_Quoted text:_

<<<<

I have joined so many social media websites since October 27, 2022, the fateful day in which Elon Musk tanked his net worth and volunteered for the worst job in the world. There’s Mastodon, T2, Spoutible, Hive, Post, Cohost and so many more, but no Twitter alternative has felt as promising as Bluesky. That is, in part, because of how much shitposting is going on there.
Bluesky hatched from Twitter’s nest in 2019, when Twitter founder Jack Dorsey announced that the platform would fund a small, independent team to develop a decentralized standard for social media. Like Mastodon, Bluesky plans to be federated, meaning that endless individually operated communities can exist within an open source network. Before we could have ever considered that Musk would buy Twitter, the “bluesky initiative” was central to the company’s long game — now the independent team has launched its invite-only beta, still operating with funding from Dorsey. (Yes, we know how sad it is that we are so excited for a Twitter alternative that is literally funded by a Twitter founder who publicly declared that Musk is the “singular solution” he trusts with his old company.)
As one astute Bluesky user, Pavel Samsonov, wrote: “bluesky (serious people making silly little posts) is the spiritual opposite of linkedin (deeply silly people trying to write serious thoughtposts).” Samsonov even included a handy visual aid.
It’s an apt description. I’m seeing the same journalists and tech folk that I follow on Twitter — I even found someone I know from Weird Facebook — but people aren’t talking about earning reports, layoffs and stocks. In this particular moment, Bluesky is a collection of people who remain addicted to the adrenaline of Twitteresque microblogging but are exhausted by the constant onslaught of asinine discourse and Musky shenanigans. Enter: shitposting.
In what feels like a few days, a silly and chaotic culture has developed on Bluesky. There is no name for posts, like how Twitter has tweets, or how Mastodon used to have toots until they retired that branding because they’re cowards. So, people are calling Bluesky posts “skeets,” a portmanteau of “tweet” and “sky” that I am pretty sure is slang for ejaculate fluid but I will not fact check that because I am holding on to my one last shred of sanity.
Rich Burroughs, a developer advocate, thinks that this culture was formed from the top down. Some Bluesky developers are very active on the platform that they’re building in real time, responding to users’ questions, complaints and feature suggestions, all while still acting like a real person.
“Some of the staff seem to be accomplished shitposters themselves, which I think is a great energy that has been lacking with other Twitter alternatives,” Burroughs told TechCrunch. “People keep building these super serious feeling platforms to compete with Twitter, but what’s happening on Bluesky feels a lot like the early Twitter days, and why it became successful.”
After publicly feuding with Musk, who gave him a blue check against his will, legendary shitposter Dril joined Bluesky today. Bryan Newbold, an employee of Bluesky, posted, “if first @dril.bsky.social poast sucks we are going to burn the whole thing down and try again.”
Dril fandom seems to be all the rage among the Bluesky team. Another developer, Emily Liu, posted that Newbold gifted her with a book of Dril’s best tweets upon joining the team (also pictured is a book called “There Is No Antimemetics Division,” which sounds like something I should read ASAP). This fact seemed a bit too perfect for arguing my thesis that Bluesky will succeed by deliberately cultivating shitposting, so I double-checked with Newbold to make sure this was legit. He replied: “It Is The Public Stated Policy Of Bluesky PBLLC That All New Employees Shall Receive The Finest @dril.bsky.social Tweets In Printed Form.” Make of that what you will.

>>>>

_Provided data:_
<<<<

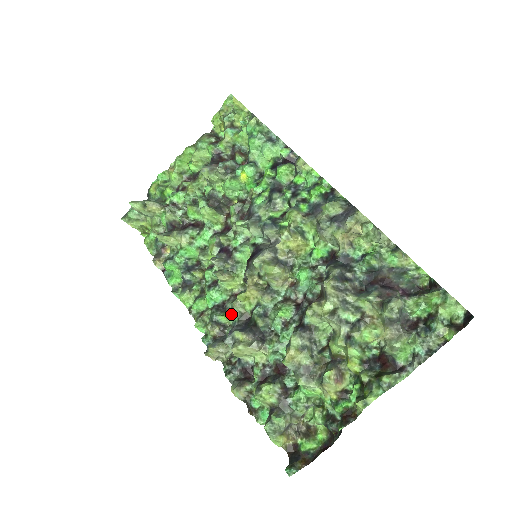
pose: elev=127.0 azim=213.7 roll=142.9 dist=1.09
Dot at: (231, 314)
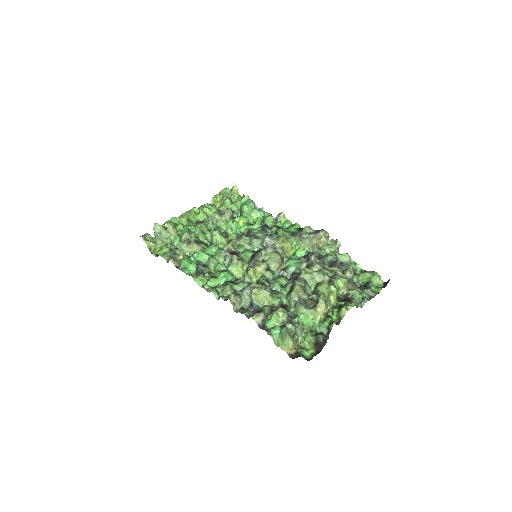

>>>>

_Requirements:_
From the Bluesky article, retype the portion that begins with the words containing "In what feels" and ends with "shred of sanity.", reproducing every character without alteration.

_Written answer:_
In what feels like a few days, a silly and chaotic culture has developed on Bluesky. There is no name for posts, like how Twitter has tweets, or how Mastodon used to have toots until they retired that branding because they’re cowards. So, people are calling Bluesky posts “skeets,” a portmanteau of “tweet” and “sky” that I am pretty sure is slang for ejaculate fluid but I will not fact check that because I am holding on to my one last shred of sanity.